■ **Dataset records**
####
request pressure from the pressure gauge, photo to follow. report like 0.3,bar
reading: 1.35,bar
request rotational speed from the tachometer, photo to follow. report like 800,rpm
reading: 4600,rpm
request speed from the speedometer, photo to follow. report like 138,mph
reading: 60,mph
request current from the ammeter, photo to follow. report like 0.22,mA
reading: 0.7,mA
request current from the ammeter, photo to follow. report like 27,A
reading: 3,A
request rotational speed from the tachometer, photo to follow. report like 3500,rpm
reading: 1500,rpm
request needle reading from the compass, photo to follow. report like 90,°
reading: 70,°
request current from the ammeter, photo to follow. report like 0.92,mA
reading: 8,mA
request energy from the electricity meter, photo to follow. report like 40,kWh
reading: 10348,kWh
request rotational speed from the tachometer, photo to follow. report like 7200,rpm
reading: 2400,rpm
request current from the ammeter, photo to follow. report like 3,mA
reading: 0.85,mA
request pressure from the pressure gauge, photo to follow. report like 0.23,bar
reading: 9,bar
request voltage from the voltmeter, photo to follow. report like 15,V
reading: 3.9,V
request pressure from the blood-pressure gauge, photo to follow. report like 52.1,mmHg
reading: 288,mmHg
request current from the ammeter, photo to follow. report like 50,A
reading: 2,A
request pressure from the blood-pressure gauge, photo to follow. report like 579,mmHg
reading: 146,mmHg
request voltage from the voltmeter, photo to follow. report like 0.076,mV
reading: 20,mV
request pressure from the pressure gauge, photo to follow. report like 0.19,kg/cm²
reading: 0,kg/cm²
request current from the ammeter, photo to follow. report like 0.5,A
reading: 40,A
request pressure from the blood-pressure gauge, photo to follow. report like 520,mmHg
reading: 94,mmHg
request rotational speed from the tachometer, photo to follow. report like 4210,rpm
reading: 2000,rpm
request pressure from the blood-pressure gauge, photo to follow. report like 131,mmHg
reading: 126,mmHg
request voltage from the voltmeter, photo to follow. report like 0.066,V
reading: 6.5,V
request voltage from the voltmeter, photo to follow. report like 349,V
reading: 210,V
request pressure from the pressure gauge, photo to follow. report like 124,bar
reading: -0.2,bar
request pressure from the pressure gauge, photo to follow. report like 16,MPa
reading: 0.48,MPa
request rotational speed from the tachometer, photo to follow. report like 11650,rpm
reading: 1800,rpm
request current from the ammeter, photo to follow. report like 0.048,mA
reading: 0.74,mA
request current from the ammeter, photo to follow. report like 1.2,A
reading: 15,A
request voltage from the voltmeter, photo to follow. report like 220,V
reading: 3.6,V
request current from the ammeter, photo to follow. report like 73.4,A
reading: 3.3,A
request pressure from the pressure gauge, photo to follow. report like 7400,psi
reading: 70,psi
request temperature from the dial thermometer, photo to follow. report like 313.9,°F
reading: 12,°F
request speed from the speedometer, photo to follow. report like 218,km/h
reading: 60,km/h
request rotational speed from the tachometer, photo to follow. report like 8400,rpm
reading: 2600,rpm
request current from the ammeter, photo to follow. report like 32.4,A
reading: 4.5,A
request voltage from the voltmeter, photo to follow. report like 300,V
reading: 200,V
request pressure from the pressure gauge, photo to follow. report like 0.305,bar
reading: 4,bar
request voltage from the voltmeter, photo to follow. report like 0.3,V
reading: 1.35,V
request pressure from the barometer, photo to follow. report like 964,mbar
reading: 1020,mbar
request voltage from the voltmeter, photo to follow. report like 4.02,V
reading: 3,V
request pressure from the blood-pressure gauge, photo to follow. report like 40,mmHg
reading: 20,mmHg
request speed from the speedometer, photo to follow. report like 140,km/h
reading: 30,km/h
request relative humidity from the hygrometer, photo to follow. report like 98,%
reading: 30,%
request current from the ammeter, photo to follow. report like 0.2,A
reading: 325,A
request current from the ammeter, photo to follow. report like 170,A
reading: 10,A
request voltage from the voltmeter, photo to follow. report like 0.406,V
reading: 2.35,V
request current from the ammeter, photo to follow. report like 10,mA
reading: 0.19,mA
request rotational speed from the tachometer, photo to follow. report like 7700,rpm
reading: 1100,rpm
####
■ **Exercise aim**
Lay out all of the lines above as a two-column CSV with the headers text and value, one row per line and its answer. Put each in its own quoted field, with line breaks turned into spaces.

■ **Task solution**
text,value
"request pressure from the pressure gauge, photo to follow. report like 0.3,bar reading:","1.35,bar"
"request rotational speed from the tachometer, photo to follow. report like 800,rpm reading:","4600,rpm"
"request speed from the speedometer, photo to follow. report like 138,mph reading:","60,mph"
"request current from the ammeter, photo to follow. report like 0.22,mA reading:","0.7,mA"
"request current from the ammeter, photo to follow. report like 27,A reading:","3,A"
"request rotational speed from the tachometer, photo to follow. report like 3500,rpm reading:","1500,rpm"
"request needle reading from the compass, photo to follow. report like 90,° reading:","70,°"
"request current from the ammeter, photo to follow. report like 0.92,mA reading:","8,mA"
"request energy from the electricity meter, photo to follow. report like 40,kWh reading:","10348,kWh"
"request rotational speed from the tachometer, photo to follow. report like 7200,rpm reading:","2400,rpm"
"request current from the ammeter, photo to follow. report like 3,mA reading:","0.85,mA"
"request pressure from the pressure gauge, photo to follow. report like 0.23,bar reading:","9,bar"
"request voltage from the voltmeter, photo to follow. report like 15,V reading:","3.9,V"
"request pressure from the blood-pressure gauge, photo to follow. report like 52.1,mmHg reading:","288,mmHg"
"request current from the ammeter, photo to follow. report like 50,A reading:","2,A"
"request pressure from the blood-pressure gauge, photo to follow. report like 579,mmHg reading:","146,mmHg"
"request voltage from the voltmeter, photo to follow. report like 0.076,mV reading:","20,mV"
"request pressure from the pressure gauge, photo to follow. report like 0.19,kg/cm² reading:","0,kg/cm²"
"request current from the ammeter, photo to follow. report like 0.5,A reading:","40,A"
"request pressure from the blood-pressure gauge, photo to follow. report like 520,mmHg reading:","94,mmHg"
"request rotational speed from the tachometer, photo to follow. report like 4210,rpm reading:","2000,rpm"
"request pressure from the blood-pressure gauge, photo to follow. report like 131,mmHg reading:","126,mmHg"
"request voltage from the voltmeter, photo to follow. report like 0.066,V reading:","6.5,V"
"request voltage from the voltmeter, photo to follow. report like 349,V reading:","210,V"
"request pressure from the pressure gauge, photo to follow. report like 124,bar reading:","-0.2,bar"
"request pressure from the pressure gauge, photo to follow. report like 16,MPa reading:","0.48,MPa"
"request rotational speed from the tachometer, photo to follow. report like 11650,rpm reading:","1800,rpm"
"request current from the ammeter, photo to follow. report like 0.048,mA reading:","0.74,mA"
"request current from the ammeter, photo to follow. report like 1.2,A reading:","15,A"
"request voltage from the voltmeter, photo to follow. report like 220,V reading:","3.6,V"
"request current from the ammeter, photo to follow. report like 73.4,A reading:","3.3,A"
"request pressure from the pressure gauge, photo to follow. report like 7400,psi reading:","70,psi"
"request temperature from the dial thermometer, photo to follow. report like 313.9,°F reading:","12,°F"
"request speed from the speedometer, photo to follow. report like 218,km/h reading:","60,km/h"
"request rotational speed from the tachometer, photo to follow. report like 8400,rpm reading:","2600,rpm"
"request current from the ammeter, photo to follow. report like 32.4,A reading:","4.5,A"
"request voltage from the voltmeter, photo to follow. report like 300,V reading:","200,V"
"request pressure from the pressure gauge, photo to follow. report like 0.305,bar reading:","4,bar"
"request voltage from the voltmeter, photo to follow. report like 0.3,V reading:","1.35,V"
"request pressure from the barometer, photo to follow. report like 964,mbar reading:","1020,mbar"
"request voltage from the voltmeter, photo to follow. report like 4.02,V reading:","3,V"
"request pressure from the blood-pressure gauge, photo to follow. report like 40,mmHg reading:","20,mmHg"
"request speed from the speedometer, photo to follow. report like 140,km/h reading:","30,km/h"
"request relative humidity from the hygrometer, photo to follow. report like 98,% reading:","30,%"
"request current from the ammeter, photo to follow. report like 0.2,A reading:","325,A"
"request current from the ammeter, photo to follow. report like 170,A reading:","10,A"
"request voltage from the voltmeter, photo to follow. report like 0.406,V reading:","2.35,V"
"request current from the ammeter, photo to follow. report like 10,mA reading:","0.19,mA"
"request rotational speed from the tachometer, photo to follow. report like 7700,rpm reading:","1100,rpm"